■ Stored data

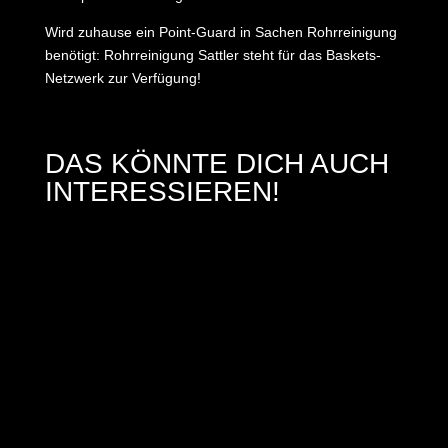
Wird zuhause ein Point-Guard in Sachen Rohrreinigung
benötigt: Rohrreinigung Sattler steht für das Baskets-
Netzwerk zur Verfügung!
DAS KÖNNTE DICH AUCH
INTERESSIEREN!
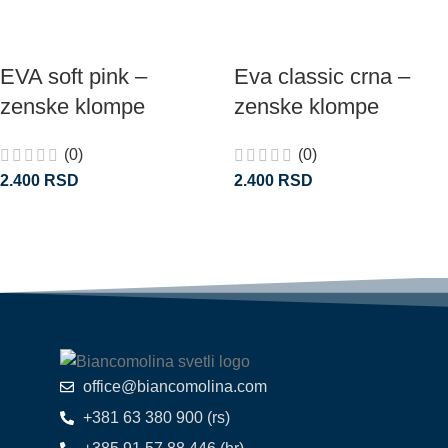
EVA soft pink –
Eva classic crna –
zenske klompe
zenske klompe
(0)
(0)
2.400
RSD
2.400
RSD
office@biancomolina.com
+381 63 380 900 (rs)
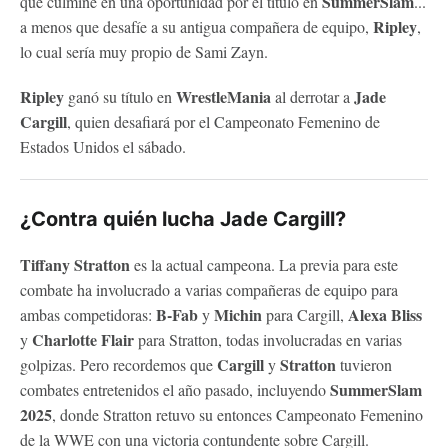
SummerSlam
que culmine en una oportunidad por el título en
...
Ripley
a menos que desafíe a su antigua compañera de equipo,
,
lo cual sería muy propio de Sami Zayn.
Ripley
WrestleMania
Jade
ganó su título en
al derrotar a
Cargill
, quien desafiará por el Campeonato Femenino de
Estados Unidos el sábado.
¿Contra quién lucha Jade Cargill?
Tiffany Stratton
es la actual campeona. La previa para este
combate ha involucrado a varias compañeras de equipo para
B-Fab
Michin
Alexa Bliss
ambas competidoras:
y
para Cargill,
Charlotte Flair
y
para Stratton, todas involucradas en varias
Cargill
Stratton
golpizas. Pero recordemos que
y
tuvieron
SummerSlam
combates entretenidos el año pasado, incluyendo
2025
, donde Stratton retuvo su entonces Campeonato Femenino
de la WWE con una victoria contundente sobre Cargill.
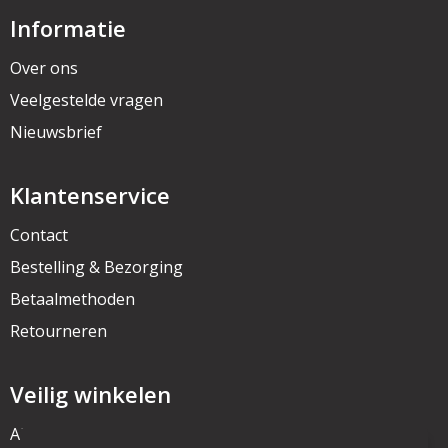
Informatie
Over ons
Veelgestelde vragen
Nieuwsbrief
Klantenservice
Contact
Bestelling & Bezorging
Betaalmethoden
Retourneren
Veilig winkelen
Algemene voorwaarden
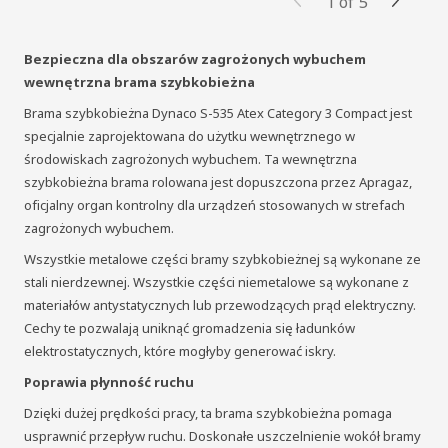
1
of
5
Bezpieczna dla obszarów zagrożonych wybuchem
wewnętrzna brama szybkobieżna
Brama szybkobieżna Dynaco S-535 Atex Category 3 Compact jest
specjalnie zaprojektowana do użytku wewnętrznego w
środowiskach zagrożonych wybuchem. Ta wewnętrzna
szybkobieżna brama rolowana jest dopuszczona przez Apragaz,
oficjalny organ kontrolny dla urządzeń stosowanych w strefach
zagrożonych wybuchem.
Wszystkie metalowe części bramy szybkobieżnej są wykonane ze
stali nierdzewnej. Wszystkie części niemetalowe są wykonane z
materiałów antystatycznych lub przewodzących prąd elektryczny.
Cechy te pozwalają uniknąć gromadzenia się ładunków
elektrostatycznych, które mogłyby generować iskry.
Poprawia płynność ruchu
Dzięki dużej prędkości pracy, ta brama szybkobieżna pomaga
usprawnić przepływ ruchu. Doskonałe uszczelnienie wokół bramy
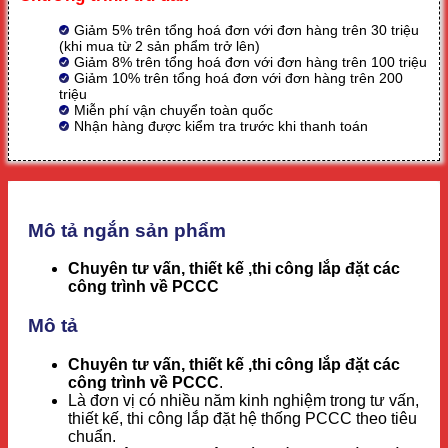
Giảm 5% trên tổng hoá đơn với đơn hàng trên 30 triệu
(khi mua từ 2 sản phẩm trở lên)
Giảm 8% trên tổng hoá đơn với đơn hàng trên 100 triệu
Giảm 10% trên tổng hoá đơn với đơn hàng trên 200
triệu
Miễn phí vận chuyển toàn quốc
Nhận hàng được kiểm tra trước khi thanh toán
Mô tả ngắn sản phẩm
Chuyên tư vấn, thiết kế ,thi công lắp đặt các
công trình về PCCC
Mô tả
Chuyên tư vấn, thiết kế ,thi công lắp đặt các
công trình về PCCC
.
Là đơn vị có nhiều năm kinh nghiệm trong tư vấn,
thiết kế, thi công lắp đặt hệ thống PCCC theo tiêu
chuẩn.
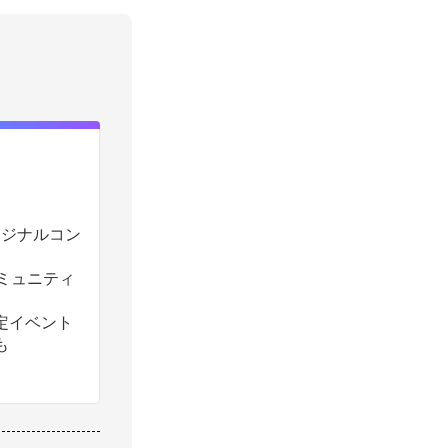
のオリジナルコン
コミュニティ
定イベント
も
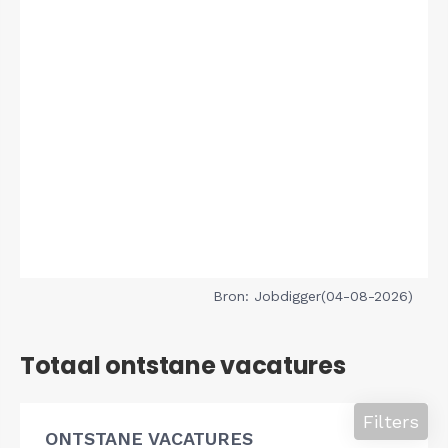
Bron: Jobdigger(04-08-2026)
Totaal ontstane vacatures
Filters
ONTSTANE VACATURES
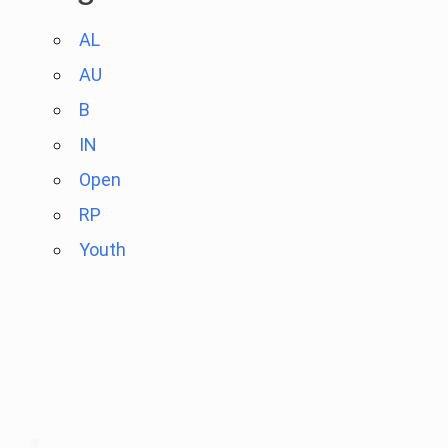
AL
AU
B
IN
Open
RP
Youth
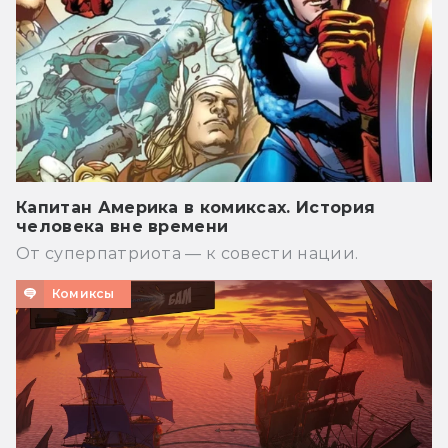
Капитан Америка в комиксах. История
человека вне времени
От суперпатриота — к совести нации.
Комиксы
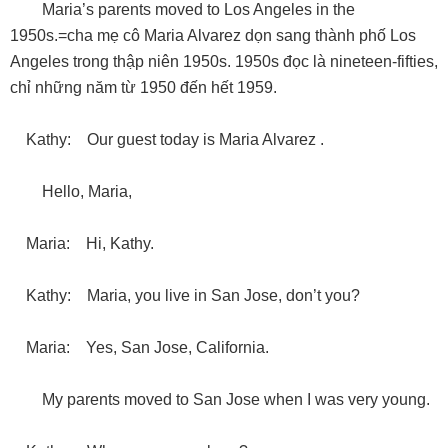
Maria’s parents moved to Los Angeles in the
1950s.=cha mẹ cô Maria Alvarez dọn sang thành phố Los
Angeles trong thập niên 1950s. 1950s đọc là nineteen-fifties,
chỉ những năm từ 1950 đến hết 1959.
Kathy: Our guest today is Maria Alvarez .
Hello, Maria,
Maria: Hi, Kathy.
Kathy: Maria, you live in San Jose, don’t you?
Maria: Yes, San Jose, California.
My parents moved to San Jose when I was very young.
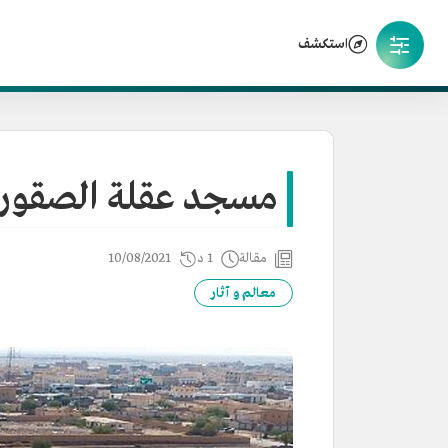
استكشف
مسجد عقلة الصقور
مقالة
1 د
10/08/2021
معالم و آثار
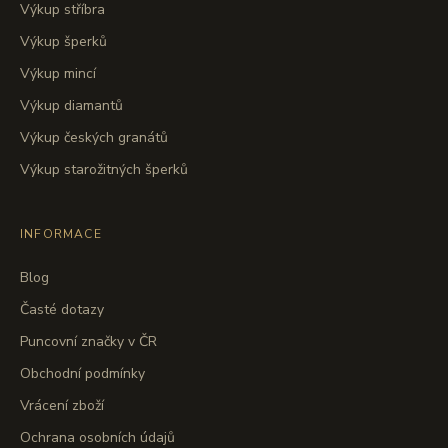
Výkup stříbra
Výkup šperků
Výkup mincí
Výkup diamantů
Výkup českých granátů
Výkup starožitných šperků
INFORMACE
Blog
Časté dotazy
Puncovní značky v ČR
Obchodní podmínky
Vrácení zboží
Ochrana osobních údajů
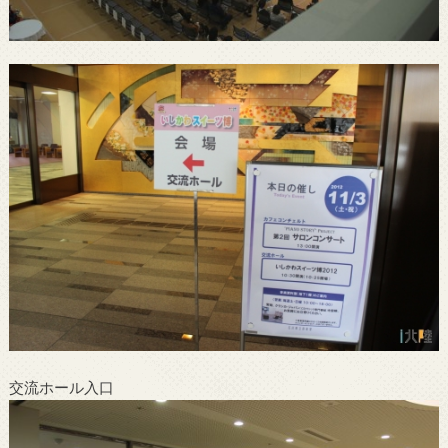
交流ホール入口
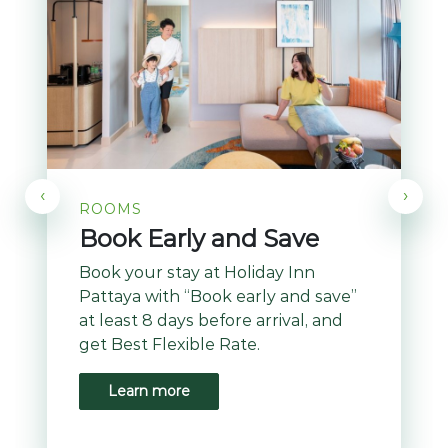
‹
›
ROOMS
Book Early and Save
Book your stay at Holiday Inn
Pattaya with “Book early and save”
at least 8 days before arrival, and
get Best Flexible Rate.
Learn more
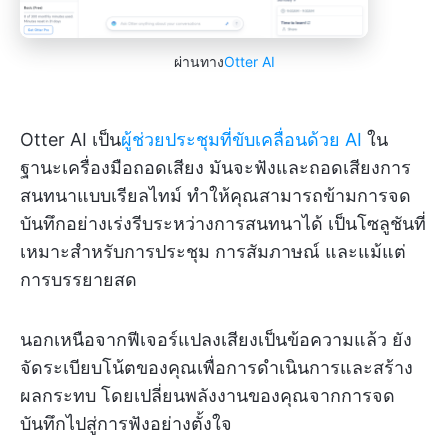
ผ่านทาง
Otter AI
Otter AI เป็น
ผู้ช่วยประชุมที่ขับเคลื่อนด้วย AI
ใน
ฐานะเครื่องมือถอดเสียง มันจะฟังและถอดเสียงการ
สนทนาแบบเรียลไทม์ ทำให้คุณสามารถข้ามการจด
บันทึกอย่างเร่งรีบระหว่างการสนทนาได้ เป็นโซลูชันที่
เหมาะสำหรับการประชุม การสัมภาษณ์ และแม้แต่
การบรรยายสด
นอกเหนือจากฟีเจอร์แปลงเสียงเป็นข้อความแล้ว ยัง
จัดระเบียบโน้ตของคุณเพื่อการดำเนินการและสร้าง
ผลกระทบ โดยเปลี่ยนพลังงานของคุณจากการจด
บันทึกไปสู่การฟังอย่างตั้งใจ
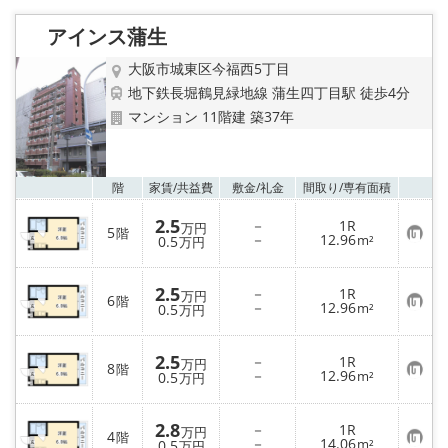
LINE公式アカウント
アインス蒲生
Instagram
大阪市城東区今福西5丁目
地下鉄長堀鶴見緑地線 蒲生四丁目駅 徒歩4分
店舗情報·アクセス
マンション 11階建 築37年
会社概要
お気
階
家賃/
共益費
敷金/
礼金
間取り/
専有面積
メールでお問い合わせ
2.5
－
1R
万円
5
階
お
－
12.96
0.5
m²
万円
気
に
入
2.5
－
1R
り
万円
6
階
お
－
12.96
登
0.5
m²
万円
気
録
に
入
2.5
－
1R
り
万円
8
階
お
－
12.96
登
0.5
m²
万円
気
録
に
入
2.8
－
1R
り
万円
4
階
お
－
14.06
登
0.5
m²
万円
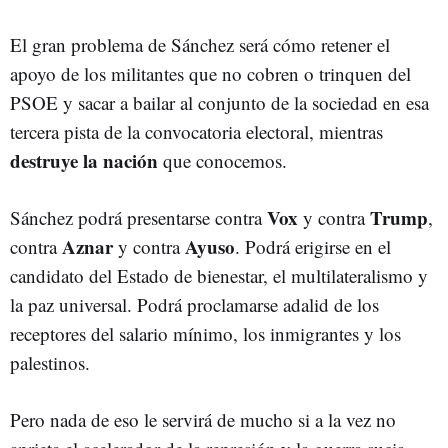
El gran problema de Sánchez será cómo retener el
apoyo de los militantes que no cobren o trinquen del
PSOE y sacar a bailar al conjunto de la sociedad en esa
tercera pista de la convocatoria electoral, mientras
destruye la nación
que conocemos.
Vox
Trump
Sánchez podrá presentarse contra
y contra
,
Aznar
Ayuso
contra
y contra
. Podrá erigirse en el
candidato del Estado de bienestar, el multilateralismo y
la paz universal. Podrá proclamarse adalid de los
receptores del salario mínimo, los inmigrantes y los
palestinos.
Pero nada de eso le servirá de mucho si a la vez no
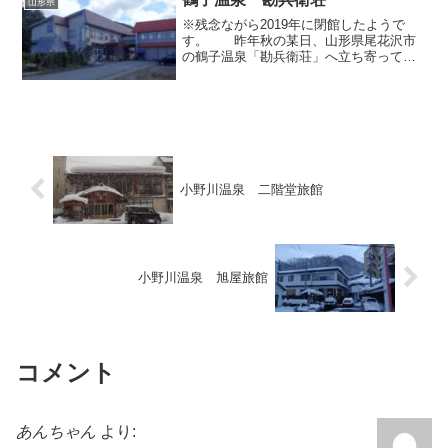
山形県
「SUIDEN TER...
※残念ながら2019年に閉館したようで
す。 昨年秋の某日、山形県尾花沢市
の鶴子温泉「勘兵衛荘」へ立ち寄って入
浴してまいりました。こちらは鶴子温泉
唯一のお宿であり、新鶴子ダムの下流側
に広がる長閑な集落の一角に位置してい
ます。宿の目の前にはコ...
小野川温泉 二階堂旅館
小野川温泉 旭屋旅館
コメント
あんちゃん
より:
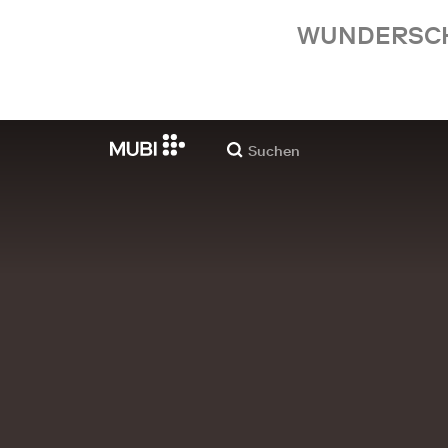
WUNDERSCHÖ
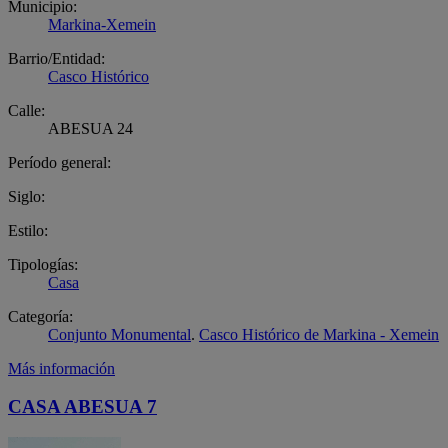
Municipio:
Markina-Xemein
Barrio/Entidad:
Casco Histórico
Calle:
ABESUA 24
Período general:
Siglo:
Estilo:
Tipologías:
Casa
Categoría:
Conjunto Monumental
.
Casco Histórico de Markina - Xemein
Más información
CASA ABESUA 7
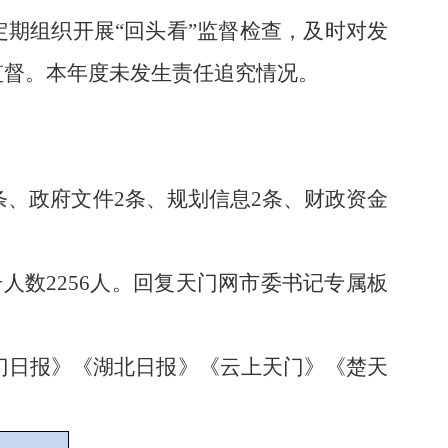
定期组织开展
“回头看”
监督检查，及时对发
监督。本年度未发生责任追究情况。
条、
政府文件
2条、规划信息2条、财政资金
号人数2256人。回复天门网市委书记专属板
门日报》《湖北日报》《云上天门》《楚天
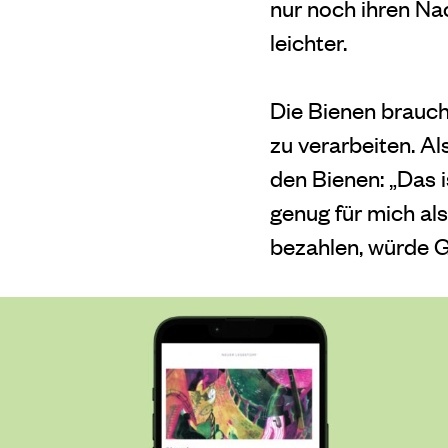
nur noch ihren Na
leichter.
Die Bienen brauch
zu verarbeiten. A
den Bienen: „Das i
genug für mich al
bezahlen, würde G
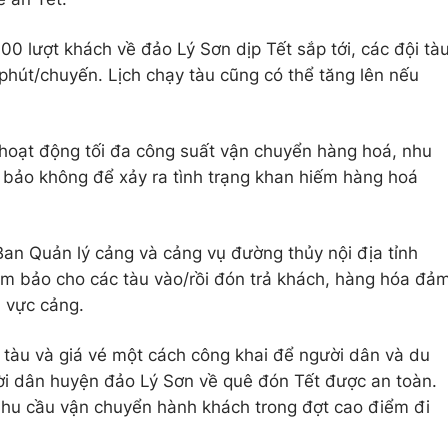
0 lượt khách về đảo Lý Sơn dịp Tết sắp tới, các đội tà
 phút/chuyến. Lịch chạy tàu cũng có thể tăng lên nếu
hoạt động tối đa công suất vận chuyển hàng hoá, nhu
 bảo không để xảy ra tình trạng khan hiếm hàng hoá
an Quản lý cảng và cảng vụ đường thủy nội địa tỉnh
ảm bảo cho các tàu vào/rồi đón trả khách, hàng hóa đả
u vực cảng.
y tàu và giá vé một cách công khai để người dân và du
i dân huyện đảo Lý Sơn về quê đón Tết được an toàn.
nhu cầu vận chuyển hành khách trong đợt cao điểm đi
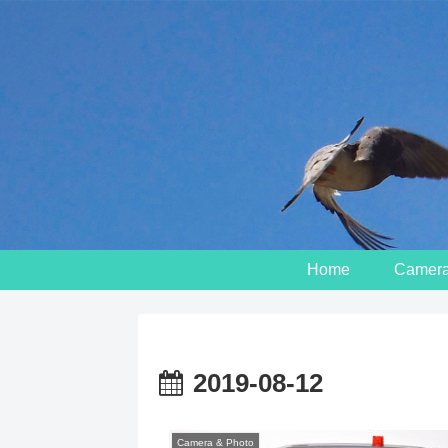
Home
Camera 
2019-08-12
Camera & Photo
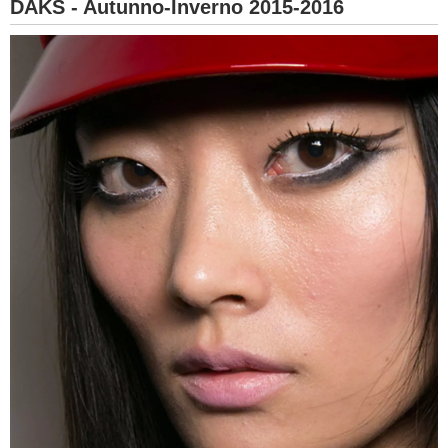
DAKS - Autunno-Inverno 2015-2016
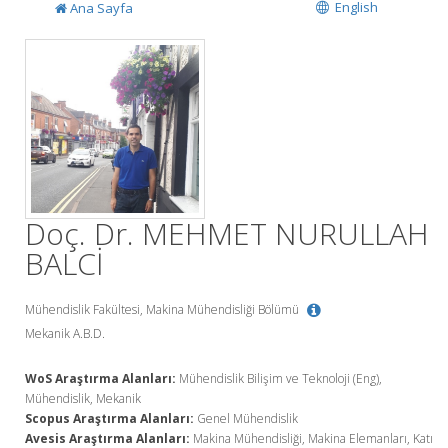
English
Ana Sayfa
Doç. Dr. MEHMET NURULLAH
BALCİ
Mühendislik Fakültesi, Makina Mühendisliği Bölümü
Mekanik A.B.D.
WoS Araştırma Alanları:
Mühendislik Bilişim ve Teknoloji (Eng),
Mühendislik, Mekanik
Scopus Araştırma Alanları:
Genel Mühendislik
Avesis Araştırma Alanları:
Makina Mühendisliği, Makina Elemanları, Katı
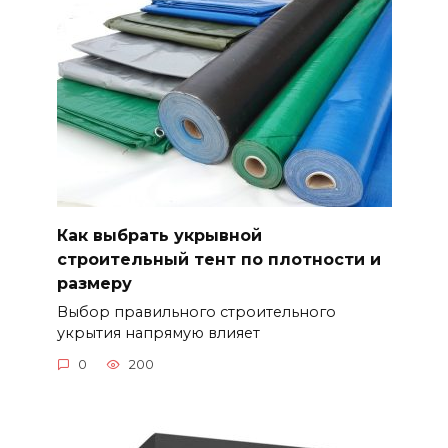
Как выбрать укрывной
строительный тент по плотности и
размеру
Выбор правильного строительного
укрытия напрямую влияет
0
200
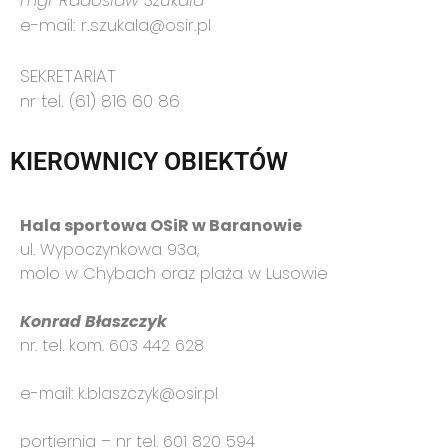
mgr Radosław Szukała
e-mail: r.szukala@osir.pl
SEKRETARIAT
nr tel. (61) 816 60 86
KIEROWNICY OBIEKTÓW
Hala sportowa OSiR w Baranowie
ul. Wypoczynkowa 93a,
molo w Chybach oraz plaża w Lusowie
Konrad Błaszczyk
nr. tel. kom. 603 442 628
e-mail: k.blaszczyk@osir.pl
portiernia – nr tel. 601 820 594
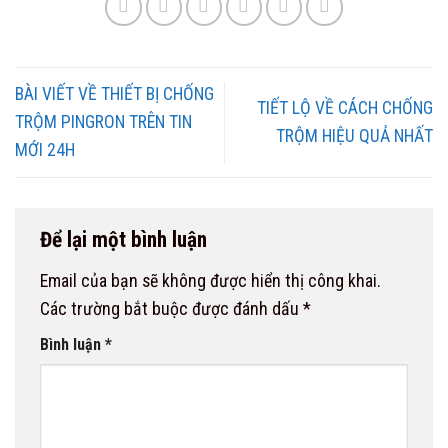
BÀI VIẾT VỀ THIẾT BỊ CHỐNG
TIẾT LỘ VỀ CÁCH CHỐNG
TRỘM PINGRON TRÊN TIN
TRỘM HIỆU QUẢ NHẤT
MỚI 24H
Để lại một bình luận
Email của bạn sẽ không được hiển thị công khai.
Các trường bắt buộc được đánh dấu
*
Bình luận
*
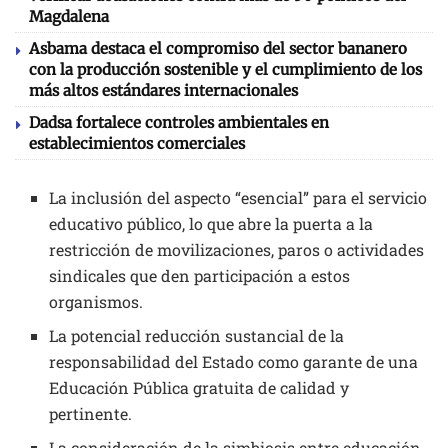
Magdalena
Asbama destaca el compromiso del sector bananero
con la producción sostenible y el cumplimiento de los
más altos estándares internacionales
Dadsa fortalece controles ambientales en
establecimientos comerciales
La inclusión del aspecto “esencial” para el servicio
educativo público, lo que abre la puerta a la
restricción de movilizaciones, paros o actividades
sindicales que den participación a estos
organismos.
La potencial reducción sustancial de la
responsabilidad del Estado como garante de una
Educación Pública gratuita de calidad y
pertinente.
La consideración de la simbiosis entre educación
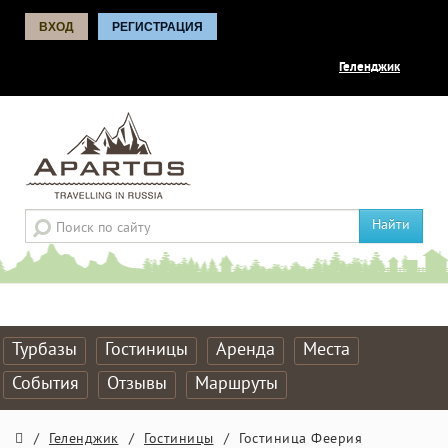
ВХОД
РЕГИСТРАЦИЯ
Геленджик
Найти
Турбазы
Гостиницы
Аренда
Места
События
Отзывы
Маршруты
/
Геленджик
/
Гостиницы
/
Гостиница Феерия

■ Task prompt
Scan the data for the string "Histórico" and copy each line in which it occurs.

■ Final answer
Casco Histórico
Casco Histórico de Markina - Xemein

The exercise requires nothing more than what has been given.